Mister Vandemar mostrò i denti, a riprova del carattere deliziosamente solare. Era senza dubbio la cosa più orribile che Richard avesse mai visto.

«Lasciateci soli» disse Porta, con voce chiara e ferma.

Richard le strinse la mano. Se riusciva a essere cosi coraggiosa, poteva esserlo anche lui. «Se volete farle del male» annunciò «dovrete prima uccidere me.»

Mister Vandemar parve sinceramente compiaciuto all’idea. «Benissimo» disse. «Grazie.»

«E faremo del male anche a te» disse mister Croup.

«Non ancora, però» aggiunse mister Vandemar.

«Vedete,» spiegò mister Croup con una voce che pareva burro rancido, «in questo momento siamo qui solo per spaventare la ragazzina.»

La voce di mister Vandemar era un vento notturno che soffia su un deserto di ossa. «Farti soffrire» disse. «Rovinarti la giornata.»

Mister Croup si sedette alla base del plinto di mister Vandemar. «Siete andati in visita alla Corte del Conte, oggi» disse, in quello che Richard sospettava essere un tono lieve e familiare.

«E allora?» disse Porta.

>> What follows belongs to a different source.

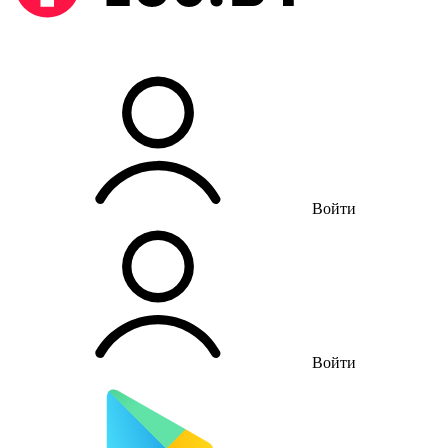
Войти
Войти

Si stava lentamente allontanando dai due.

Mister Croup sorrise. «Come facciamo a saperlo? Come sapevamo dove trovarti?»

«Ti possiamo prendere in qualunque momento» disse mister Vandemar, quasi in un sospiro.

«Sei stata venduta, piccola coccinella» disse mister Croup, rivolto solo e unicamente a Porta. «C’è un traditore nel tuo nido. Un cuculo.»

«Andiamo!» disse la ragazza. E si mise a correre.

Richard correva con lei, nella sala con le cianfrusaglie, verso una porta. Che al tocco di Porta si apri.

«Mandi loro un saluto, mister Vandemar» disse la voce di mister Croup, un po’ più lontana.

«Addio» disse mister Vandemar.

«No-no» corresse mister Croup. «Au revoir.»

E allora fece un suono — il cu-cù cu-cù che potrebbe fare un cuculo se fosse alto un metro e settanta e avesse una predilezione per la carne umana — mentre mister Vandemar, fedele alla propria natura, piegava all’indietro il testone e ululava come un lupo, spettrale, selvaggio e pazzo.

Erano fuori, all’aria aperta, nella notte, e correvano lungo un marciapiede. Richard cominciava a pensare che il cuore gli sarebbe schizzato dal petto per la violenza con cui batteva. Vennero superati da una grossa auto scura.

Il British Museum era al di là di un’alta cancellata dipinta di nero. Discrete luci nascoste illuminavano l’esterno del grande palazzo bianco, le colonne, i gradini e i muri.

Arrivarono a un cancello, che Porta afferrò con entrambe le mani, spingendo. Non accadde nulla.

«Non riesci ad aprirlo?» chiese Richard.

«Cosa ti sembra stia cercando di fare?» rispose seccamente la ragazza.

All’ingresso principale a qualche metro di distanza, stavano arrivando dei gran macchinoni da cui scendevano coppie eleganti che proseguivano a piedi verso il museo.

«Laggiù» disse Richard. «L’ingresso principale.»

Porta annui, poi si guardò alle spalle.

«Si direbbe che non ci stiano seguendo» disse. Si affrettarono verso il cancello aperto.

«Stai bene?» chiese Richard. «Cosa è successo?»

Porta quasi spari nella giacca di pelle. Era pallida e aveva dei semicerchi scuri sotto gli occhi.

«Sono stanca» disse con tono piatto. «Ho aperto troppe porte oggi. Consumo energia ogni volta e mi serve un po’ di tempo per recuperare. Qualcosa da mangiare e sono a posto.»

Al cancello c’era una guardia che esaminava minuziosamente gli inviti istoriati che ognuno degli uomini ben rasati e in smoking e delle signore profumate in abito da sera doveva presentare, per spuntarne i nomi sulla lista prima di farli entrare. Accanto a lui, un poliziotto in uniforme osservava inflessibile gli ospiti.